The perfect antioxidant

The perfect antioxidant would bind to structures (mostly enzymes) that generate harmful (non-signaling – although in a sense, by definition, all harmful, non-signaling free radicals in fact signal the need for more protection from free radicals) free radicals, and it would prevent them from doing so.

In this way, antioxidant enzymes would become pretty much superfluous – an answer to Michael Ristow’s criticism of the widespread use of antioxidants.

As a quencher-of-free-radicals type of antioxidant, taurine is weaker than two of its precursors, cysteine and homotaurine.

However, some taurine researchers think that taurine, while a weak antioxidant quencher of free radicals, is a nearly perfect antioxidant; they think taurine inhibits the generation of free radicals.

Can we design a more perfect antioxidant than taurine that prevents the generation of harmful free radicals?

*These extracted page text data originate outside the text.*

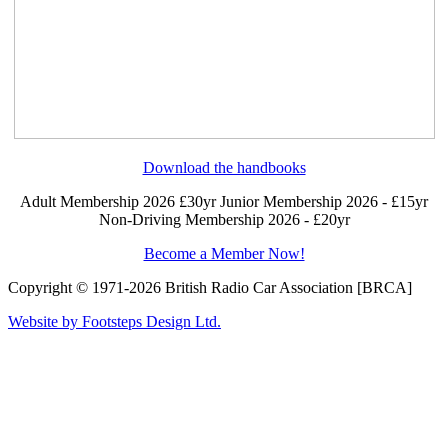
Download the handbooks
Adult Membership 2026 £30yr
Junior Membership 2026 - £15yr
Non-Driving Membership 2026 - £20yr
Become a Member Now!
Copyright © 1971-2026 British Radio Car Association [BRCA]
Website by Footsteps Design Ltd.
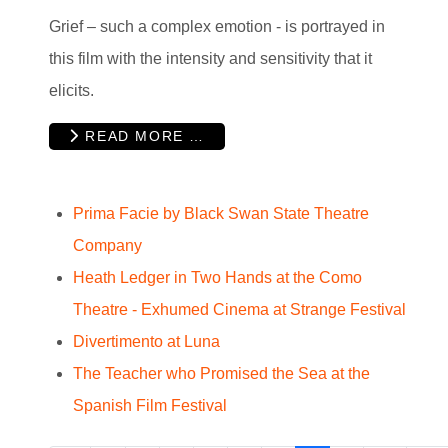
Grief – such a complex emotion - is portrayed in
this film with the intensity and sensitivity that it
elicits.
READ MORE …
Prima Facie by Black Swan State Theatre
Company
Heath Ledger in Two Hands at the Como
Theatre - Exhumed Cinema at Strange Festival
Divertimento at Luna
The Teacher who Promised the Sea at the
Spanish Film Festival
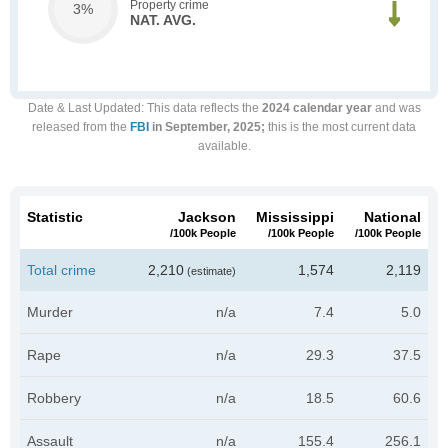
Property crime
3%
NAT. AVG.
Date & Last Updated
: This data reflects the
2024 calendar year
and was
released from the
FBI
in September, 2025;
this is the most current data
available.
Statistic
Jackson
Mississippi
National
/100k People
/100k People
/100k People
Total crime
2,210
1,574
2,119
(estimate)
Murder
n/a
7.4
5.0
Rape
n/a
29.3
37.5
Robbery
n/a
18.5
60.6
Assault
n/a
155.4
256.1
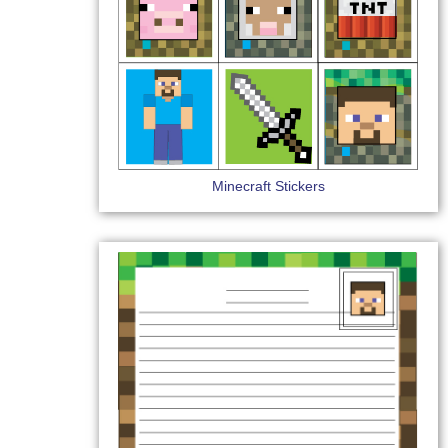
Minecraft Stickers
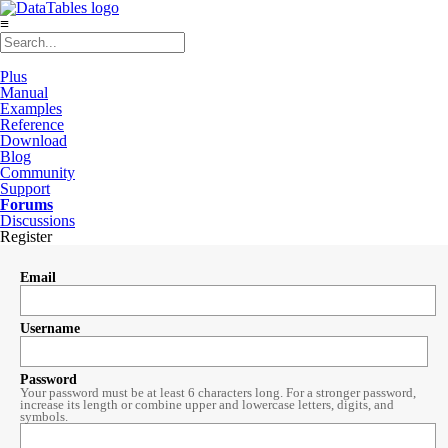
≡
Plus
Manual
Examples
Reference
Download
Blog
Community
Support
Forums
Discussions
Register
Email
Username
Password
Your password must be at least 6 characters long. For a stronger password,
increase its length or combine upper and lowercase letters, digits, and
symbols.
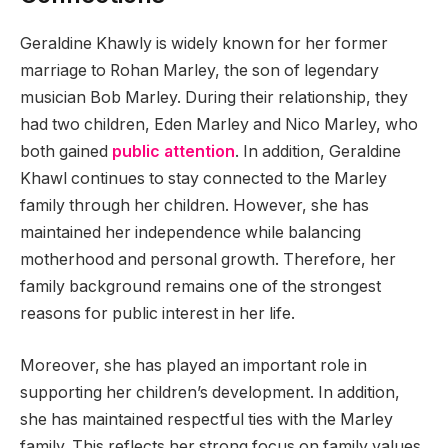
Geraldine Khawly is widely known for her former
marriage to Rohan Marley, the son of legendary
musician Bob Marley. During their relationship, they
had two children, Eden Marley and Nico Marley, who
both gained
public attention
. In addition, Geraldine
Khawl continues to stay connected to the Marley
family through her children. However, she has
maintained her independence while balancing
motherhood and personal growth. Therefore, her
family background remains one of the strongest
reasons for public interest in her life.
Moreover, she has played an important role in
supporting her children’s development. In addition,
she has maintained respectful ties with the Marley
family. This reflects her strong focus on family values.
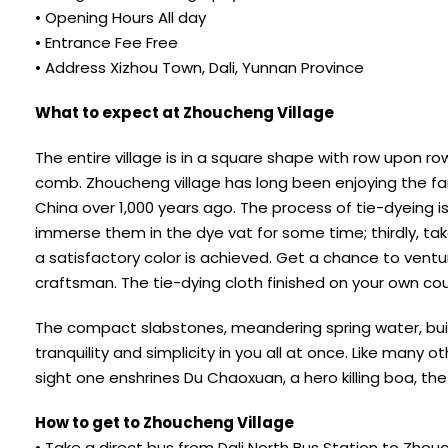
• Opening Hours All day
• Entrance Fee Free
• Address Xizhou Town, Dali, Yunnan Province
What to expect at Zhoucheng Village
The entire village is in a square shape with row upon ro
comb. Zhoucheng village has long been enjoying the fam
China over 1,000 years ago. The process of tie-dyeing is
immerse them in the dye vat for some time; thirdly, take
a satisfactory color is achieved. Get a chance to vent
craftsman. The tie-dying cloth finished on your own co
The compact slabstones, meandering spring water, build
tranquility and simplicity in you all at once. Like many 
sight one enshrines Du Chaoxuan, a hero killing boa, t
How to get to Zhoucheng Village
• Take a direct bus from Dali North Bus Station to Zhou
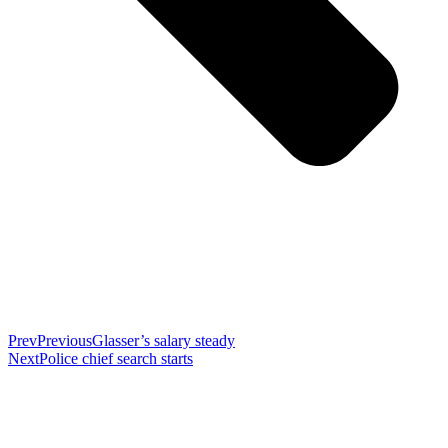
Prev
Previous
Glasser’s salary steady
Next
Police chief search starts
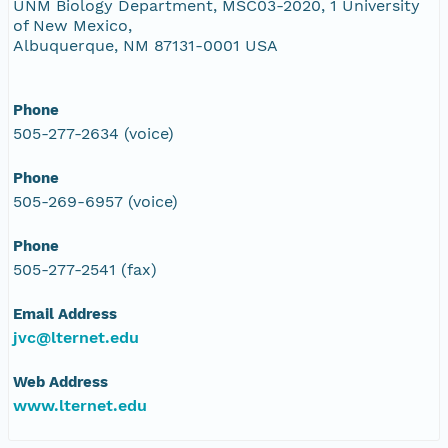
UNM Biology Department, MSC03-2020, 1 University
of New Mexico,
Albuquerque, NM 87131-0001 USA
Phone
505-277-2634 (voice)
Phone
505-269-6957 (voice)
Phone
505-277-2541 (fax)
Email Address
jvc@lternet.edu
Web Address
www.lternet.edu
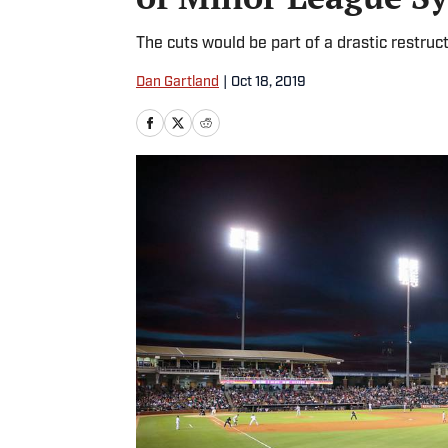
The cuts would be part of a drastic restruc
Dan Gartland
|
Oct 18, 2019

Not likely, nature is not perfectible, but perhaps a cocktail of molecules with really high affinities for different enzymes that generate the free radicals, and better ability to prevent free radical formation, would work better than taurine and whatever else we have.

Such antioxidants extend the definition of Packer’s term “antioxidant network.”

This leads to two questions:

1. Do we rely more heavily on taurine than animals who make their own vitamin C? If so, maybe this is why our requirement for vitamin C is so much lower than the reasonable guess of many grams per day. Possibly – but it is more likely that even with grams per day of taurine supplementation, we still need much more than 60-100 mg/day of vitamin C to be at our best.

2. If taurine is a near perfect antioxidant, is its priority score higher than #4 for drawing down the cellular cysteine pools? That is, given that limited cellular cysteine pools must provide for a lot of important things. I have assumed that the order -which would determine what is done first, second, etc. when pools are limiting – was:

A. Protein synthesis. B. Glutathione synthesis. C. Coenzyme A synthesis. D. All others, including taurine synthesis, synthesis of activated sulfate, and synthesis of hydrogen sulfide.